1.
Our data is a csv file with data of the top 50 scorers in the NBA during the 2022-23 season. The data was received from the book “Visualize This” by Nathan Yau https://learning.oreilly.com/library/view/visualize-this-2nd/9781394214860/c06.xhtml
| Variable | Type |
|---|---|
| Rk | Quantitative (integer) |
| Player | Categorical |
| Pos | Categorical |
| Age | Quantitative (integer) |
| Tm | Categorical |
| G | Quantitative (integer) |
| GS | Quantitative (integer) |
| MP | Quantitative (float) |
| FG | Quantitative (float) |
| FGA | Quantitative (float) |
| FGpct | Quantitative (float) |
| 3P | Quantitative (float) |
| 3PA | Quantitative (float) |
| 3Ppct | Quantitative (float) |
| 2P | Quantitative (float) |
| 2PA | Quantitative (float) |
| 2Ppct | Quantitative (float) |
| eFGpct | Quantitative (float) |
| FT | Quantitative (float) |
| FTA | Quantitative (float) |
| FTpct | Quantitative (float) |
| ORB | Quantitative (float) |
| DRB | Quantitative (float) |
| TRB | Quantitative (float) |
| AST | Quantitative (float) |
| STL | Quantitative (float) |
| BLK | Quantitative (float) |
| TOV | Quantitative (float) |
| PF | Quantitative (float) |
| PTS | Quantitative (float) |
| Player-additional | Categorical |
2. I did not reuse any other visualizations as far as I know.
3. (they are above)
4.
The dataset I’m working with contains a set of basketball player performance attributes. Each observation represents a single player, and the variables describe measurable, quantitative aspects of their on-court contributions.

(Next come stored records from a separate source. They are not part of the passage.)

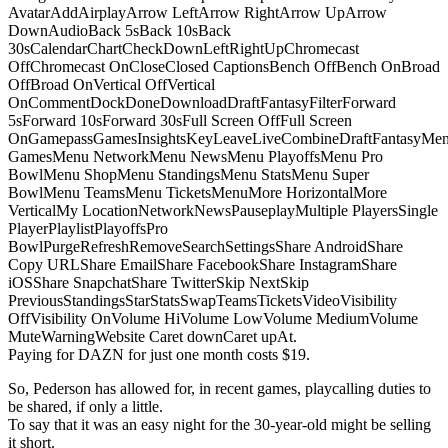
AvatarAddAirplayArrow LeftArrow RightArrow UpArrow
DownAudioBack 5sBack 10sBack
30sCalendarChartCheckDownLeftRightUpChromecast
OffChromecast OnCloseClosed CaptionsBench OffBench OnBroad
OffBroad OnVertical OffVertical
OnCommentDockDoneDownloadDraftFantasyFilterForward
5sForward 10sForward 30sFull Screen OffFull Screen
OnGamepassGamesInsightsKeyLeaveLiveCombineDraftFantasyMe
GamesMenu NetworkMenu NewsMenu PlayoffsMenu Pro
BowlMenu ShopMenu StandingsMenu StatsMenu Super
BowlMenu TeamsMenu TicketsMenuMore HorizontalMore
VerticalMy LocationNetworkNewsPauseplayMultiple PlayersSingle
PlayerPlaylistPlayoffsPro
BowlPurgeRefreshRemoveSearchSettingsShare AndroidShare
Copy URLShare EmailShare FacebookShare InstagramShare
iOSShare SnapchatShare TwitterSkip NextSkip
PreviousStandingsStarStatsSwapTeamsTicketsVideoVisibility
OffVisibility OnVolume HiVolume LowVolume MediumVolume
MuteWarningWebsite Caret downCaret upAt.
Paying for DAZN for just one month costs $19.
So, Pederson has allowed for, in recent games, playcalling duties to
be shared, if only a little.
To say that it was an easy night for the 30-year-old might be selling
it short.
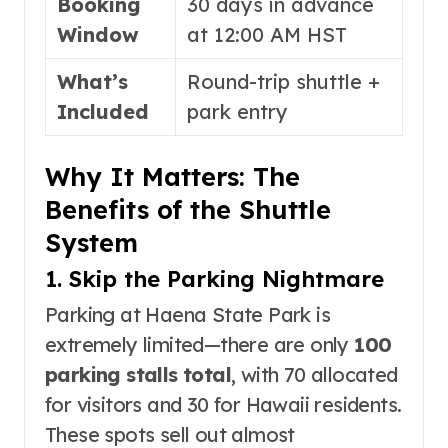
Booking
30 days in advance
Window
at 12:00 AM HST
What’s
Round-trip shuttle +
Included
park entry
Why It Matters: The
Benefits of the Shuttle
System
1. Skip the Parking Nightmare
Parking at Haena State Park is
extremely limited—there are only
100
parking stalls total
, with 70 allocated
for visitors and 30 for Hawaii residents
.
These spots sell out almost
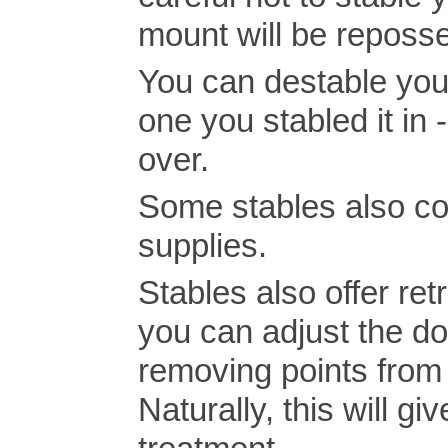
mount will be reposse
You can destable your
one you stabled it in 
over.
Some stables also con
supplies.
Stables also offer ret
you can adjust the do
removing points from i
Naturally, this will g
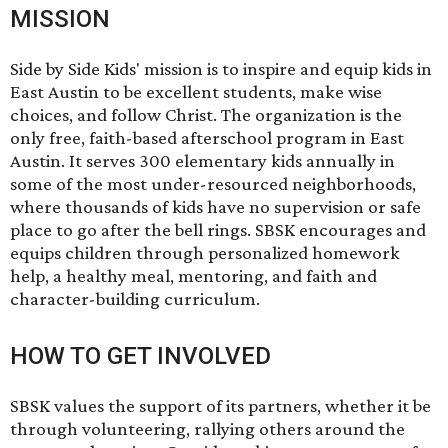
MISSION
Side by Side Kids' mission is to inspire and equip kids in
East Austin to be excellent students, make wise
choices, and follow Christ. The organization is the
only free, faith-based afterschool program in East
Austin. It serves 300 elementary kids annually in
some of the most under-resourced neighborhoods,
where thousands of kids have no supervision or safe
place to go after the bell rings. SBSK encourages and
equips children through personalized homework
help, a healthy meal, mentoring, and faith and
character-building curriculum.
HOW TO GET INVOLVED
SBSK values the support of its partners, whether it be
through volunteering, rallying others around the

Visualization 1: The bubble plot shows how scoring and assisting relate while also incorporating rebounding through bubble size. By coloring the bubbles by position, the plot makes it clear that guards tend to produce more assists, while forwards and centers contribute more heavily to rebounding. The spread of the bubbles also shows that high scorers appear across multiple positions, highlighting that offensive contributions come from a variety of roles in today’s NBA.
Visualization 2: The heatmap summarizes average points per game for every position across all teams. This heatmap allows us to quickly compare which teams rely more heavily on certain positions for scoring. Some teams show strong scoring from guards, while others lean on their forwards or centers, revealing differences in team strategy and roster construction.
Visualization 3: The density plot examines how scoring varies by age group within each position. It shows that players in their prime years (25–30) typically have the highest scoring distributions, while younger players under 25 tend to show more variability across positions. Older players (30+) display different scoring patterns depending on their role, suggesting that age affects positions differently in terms of offensive output.
Visualization 4: The radar chart helps communicate not just raw performance numbers, but deeper insights into player roles, strengths, and comparative value. It translates complex, multidimensional statistical data into an interpretable visual story about how different athletes contribute to their teams.